The Academy of Financial Services (AFS) is excited to be collaborating with FPA to provide an "integrated conference experience" for AFS members this year. The AFS research conference will run for the full 2.5 days of the FPA Conference as part of a dedicated research track bringing the best of AFS and the Journal of Financial Planning (JFP) to you.
- A dedicated Research Room for presentations designed to bring the most relevant research impacting professional financial planners. This includes research sessions sponsored by the JFP and peer-reviewed research papers presented by AFS members. These sessions are CE credit approved.
- The winner of the JFP's Montgomery-Warschauer Award for best research from the prior year will present their research.
- In the Research Room AFS will coordinate other research content such as a panel discussion with the editors of the 4 major FP research journals explaining to planners and academics the type of research content to be found, how to best consume/digest research and apply it to a FP practice and more.
- A new FP Research Shark Tank. Based on the format of the popular TV series a select number of researchers will do 5 minute "pitches" on research that they believe would be significantly impactful for practitioners. Planners and researchers will then vote on the most exciting research proposal.
- AFS are co-ordinating 2 additional mini-breakout research rooms where researchers will present additional peer-reviewed, unpublished research selected from the many submissions we received. A timetable of these sessions can be found below.
- AFS will manage the research rooms for fully-hybrid attendance with face-to-face or virtual attendance. Although the content will be exceptional, we hope to see many of you in person as the networking, exhibit hall, FPA keynote speakers and other sessions outside of the research cannot be experienced any other way.
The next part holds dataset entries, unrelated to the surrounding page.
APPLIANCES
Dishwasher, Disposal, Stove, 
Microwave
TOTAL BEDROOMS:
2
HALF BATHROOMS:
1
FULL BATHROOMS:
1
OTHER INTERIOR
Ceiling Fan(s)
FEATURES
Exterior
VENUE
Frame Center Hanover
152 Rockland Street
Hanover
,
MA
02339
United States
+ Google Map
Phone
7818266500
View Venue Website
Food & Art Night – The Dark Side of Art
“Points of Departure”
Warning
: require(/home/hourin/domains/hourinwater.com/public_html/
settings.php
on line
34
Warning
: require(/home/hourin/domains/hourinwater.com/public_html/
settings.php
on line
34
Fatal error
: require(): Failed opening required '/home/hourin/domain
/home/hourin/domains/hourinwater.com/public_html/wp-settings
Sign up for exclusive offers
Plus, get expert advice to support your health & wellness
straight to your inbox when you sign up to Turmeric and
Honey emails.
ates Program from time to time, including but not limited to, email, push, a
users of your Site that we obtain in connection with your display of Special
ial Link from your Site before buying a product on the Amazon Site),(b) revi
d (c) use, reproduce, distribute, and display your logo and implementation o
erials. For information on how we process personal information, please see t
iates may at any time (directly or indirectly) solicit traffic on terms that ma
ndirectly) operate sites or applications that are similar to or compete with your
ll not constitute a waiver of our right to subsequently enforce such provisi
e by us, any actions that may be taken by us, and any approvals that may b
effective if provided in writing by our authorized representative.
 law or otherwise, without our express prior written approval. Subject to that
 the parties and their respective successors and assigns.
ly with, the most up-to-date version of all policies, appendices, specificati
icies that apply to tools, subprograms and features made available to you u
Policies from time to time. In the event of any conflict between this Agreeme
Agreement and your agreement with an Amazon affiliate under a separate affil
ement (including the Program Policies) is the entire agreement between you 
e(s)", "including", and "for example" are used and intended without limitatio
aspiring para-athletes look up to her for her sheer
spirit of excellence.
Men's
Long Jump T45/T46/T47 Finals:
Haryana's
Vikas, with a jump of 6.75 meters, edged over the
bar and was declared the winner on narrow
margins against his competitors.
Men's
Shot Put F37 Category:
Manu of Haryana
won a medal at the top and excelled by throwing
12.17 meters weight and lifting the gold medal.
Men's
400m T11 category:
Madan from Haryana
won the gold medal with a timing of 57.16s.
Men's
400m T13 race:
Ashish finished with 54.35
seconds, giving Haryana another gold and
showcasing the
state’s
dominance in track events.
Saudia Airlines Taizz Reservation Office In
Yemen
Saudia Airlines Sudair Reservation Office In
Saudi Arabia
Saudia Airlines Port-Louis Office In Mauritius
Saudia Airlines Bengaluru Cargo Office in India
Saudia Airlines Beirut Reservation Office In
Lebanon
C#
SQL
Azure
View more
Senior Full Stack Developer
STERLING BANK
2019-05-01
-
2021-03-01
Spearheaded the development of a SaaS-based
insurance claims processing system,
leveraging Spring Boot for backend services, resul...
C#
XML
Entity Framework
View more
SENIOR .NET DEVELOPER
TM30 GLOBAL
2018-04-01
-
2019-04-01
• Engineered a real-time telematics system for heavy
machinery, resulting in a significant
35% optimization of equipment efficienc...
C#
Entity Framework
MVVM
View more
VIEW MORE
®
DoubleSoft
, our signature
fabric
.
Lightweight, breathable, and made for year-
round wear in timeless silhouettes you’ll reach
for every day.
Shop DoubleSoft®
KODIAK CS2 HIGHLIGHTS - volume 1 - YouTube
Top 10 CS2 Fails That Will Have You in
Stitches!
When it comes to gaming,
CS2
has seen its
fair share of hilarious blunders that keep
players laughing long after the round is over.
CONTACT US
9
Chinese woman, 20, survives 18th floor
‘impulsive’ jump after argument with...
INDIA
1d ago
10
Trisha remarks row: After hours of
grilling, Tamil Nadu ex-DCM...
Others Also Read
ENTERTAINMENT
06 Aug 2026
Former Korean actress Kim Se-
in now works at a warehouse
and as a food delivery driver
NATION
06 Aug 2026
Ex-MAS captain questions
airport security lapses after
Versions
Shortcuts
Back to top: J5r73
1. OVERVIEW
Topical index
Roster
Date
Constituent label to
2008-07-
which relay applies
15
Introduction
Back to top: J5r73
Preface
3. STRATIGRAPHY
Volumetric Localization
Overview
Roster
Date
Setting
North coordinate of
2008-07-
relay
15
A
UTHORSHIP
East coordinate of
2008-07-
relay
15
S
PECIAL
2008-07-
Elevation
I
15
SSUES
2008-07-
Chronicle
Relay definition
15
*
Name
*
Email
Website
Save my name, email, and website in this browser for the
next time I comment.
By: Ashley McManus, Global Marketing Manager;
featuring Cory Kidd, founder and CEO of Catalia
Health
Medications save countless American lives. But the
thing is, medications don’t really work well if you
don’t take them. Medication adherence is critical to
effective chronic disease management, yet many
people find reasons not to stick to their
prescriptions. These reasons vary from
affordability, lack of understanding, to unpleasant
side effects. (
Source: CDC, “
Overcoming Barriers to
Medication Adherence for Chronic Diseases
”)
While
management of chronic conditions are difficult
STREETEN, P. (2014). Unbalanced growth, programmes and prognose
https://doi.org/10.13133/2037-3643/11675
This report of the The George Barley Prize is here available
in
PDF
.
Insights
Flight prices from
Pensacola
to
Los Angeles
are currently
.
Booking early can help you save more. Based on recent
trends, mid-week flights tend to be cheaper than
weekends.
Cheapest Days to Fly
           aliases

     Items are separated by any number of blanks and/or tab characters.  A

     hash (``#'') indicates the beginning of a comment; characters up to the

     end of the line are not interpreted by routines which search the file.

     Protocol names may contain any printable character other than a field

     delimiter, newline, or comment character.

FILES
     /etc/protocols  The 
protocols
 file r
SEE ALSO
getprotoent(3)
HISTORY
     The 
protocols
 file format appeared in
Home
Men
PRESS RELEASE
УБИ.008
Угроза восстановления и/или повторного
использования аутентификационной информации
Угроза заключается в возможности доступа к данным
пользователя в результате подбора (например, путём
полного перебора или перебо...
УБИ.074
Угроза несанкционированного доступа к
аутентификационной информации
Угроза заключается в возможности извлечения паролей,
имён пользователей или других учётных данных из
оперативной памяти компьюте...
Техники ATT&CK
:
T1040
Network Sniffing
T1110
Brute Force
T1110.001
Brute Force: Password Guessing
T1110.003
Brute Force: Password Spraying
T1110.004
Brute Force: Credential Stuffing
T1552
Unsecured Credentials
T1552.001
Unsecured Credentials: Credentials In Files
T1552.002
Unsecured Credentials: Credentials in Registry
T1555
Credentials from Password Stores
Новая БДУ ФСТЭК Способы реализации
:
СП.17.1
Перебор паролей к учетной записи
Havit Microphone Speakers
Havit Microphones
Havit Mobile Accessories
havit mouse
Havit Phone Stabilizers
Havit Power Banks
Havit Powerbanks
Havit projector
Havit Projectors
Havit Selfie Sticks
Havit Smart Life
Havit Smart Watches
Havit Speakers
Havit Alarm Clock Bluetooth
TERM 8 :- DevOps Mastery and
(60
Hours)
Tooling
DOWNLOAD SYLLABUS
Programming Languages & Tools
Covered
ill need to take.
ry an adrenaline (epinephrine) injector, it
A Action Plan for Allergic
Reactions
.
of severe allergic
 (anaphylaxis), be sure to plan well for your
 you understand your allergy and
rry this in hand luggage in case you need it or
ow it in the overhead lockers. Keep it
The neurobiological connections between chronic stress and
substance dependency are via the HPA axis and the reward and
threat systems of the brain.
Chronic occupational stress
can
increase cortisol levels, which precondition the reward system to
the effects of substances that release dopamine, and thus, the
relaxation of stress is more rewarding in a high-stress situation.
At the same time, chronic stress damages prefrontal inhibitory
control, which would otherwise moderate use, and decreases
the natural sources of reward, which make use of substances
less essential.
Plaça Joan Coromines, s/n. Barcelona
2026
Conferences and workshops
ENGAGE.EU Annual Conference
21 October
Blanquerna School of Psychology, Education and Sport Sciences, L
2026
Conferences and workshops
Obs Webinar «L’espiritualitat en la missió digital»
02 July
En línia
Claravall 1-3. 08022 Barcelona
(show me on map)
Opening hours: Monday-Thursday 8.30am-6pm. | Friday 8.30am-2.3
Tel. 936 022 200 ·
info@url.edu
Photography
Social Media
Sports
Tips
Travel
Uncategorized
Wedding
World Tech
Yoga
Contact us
A Rose by Any Other Name: The impact of consumer perceptions of Buy Now Pay Later on BNPL use by young adults
Short Description
This paper examines the relationship between consumers' perceptions of Buy Now Pay Later (BNPL) products and their subsequent usage patterns. Prior studies show that payment methods influence consumer decision making, with methods that reduce the pain of payment and decouple consumption from payment, such as credit cards, encouraging consumers to spend more. BNPL, a recent payment innovation, has been advertised in New Zealand to emphasis features that are likely to encourage BNPL use, potentially to their financial detriment. Using responses from a survey of young consumers aged 18-34 in New Zealand we assess the impact of consumer perceptions of BNPL on frequency of use, and how well they use BNPL, based on late fees and using debt to repay BNPL. We find that consumer acceptance of the attractive features of BNPL appears to mask the financial risks involved, resulting greater use, consistent with impulse purchasing and possible subsequent debt accumulation.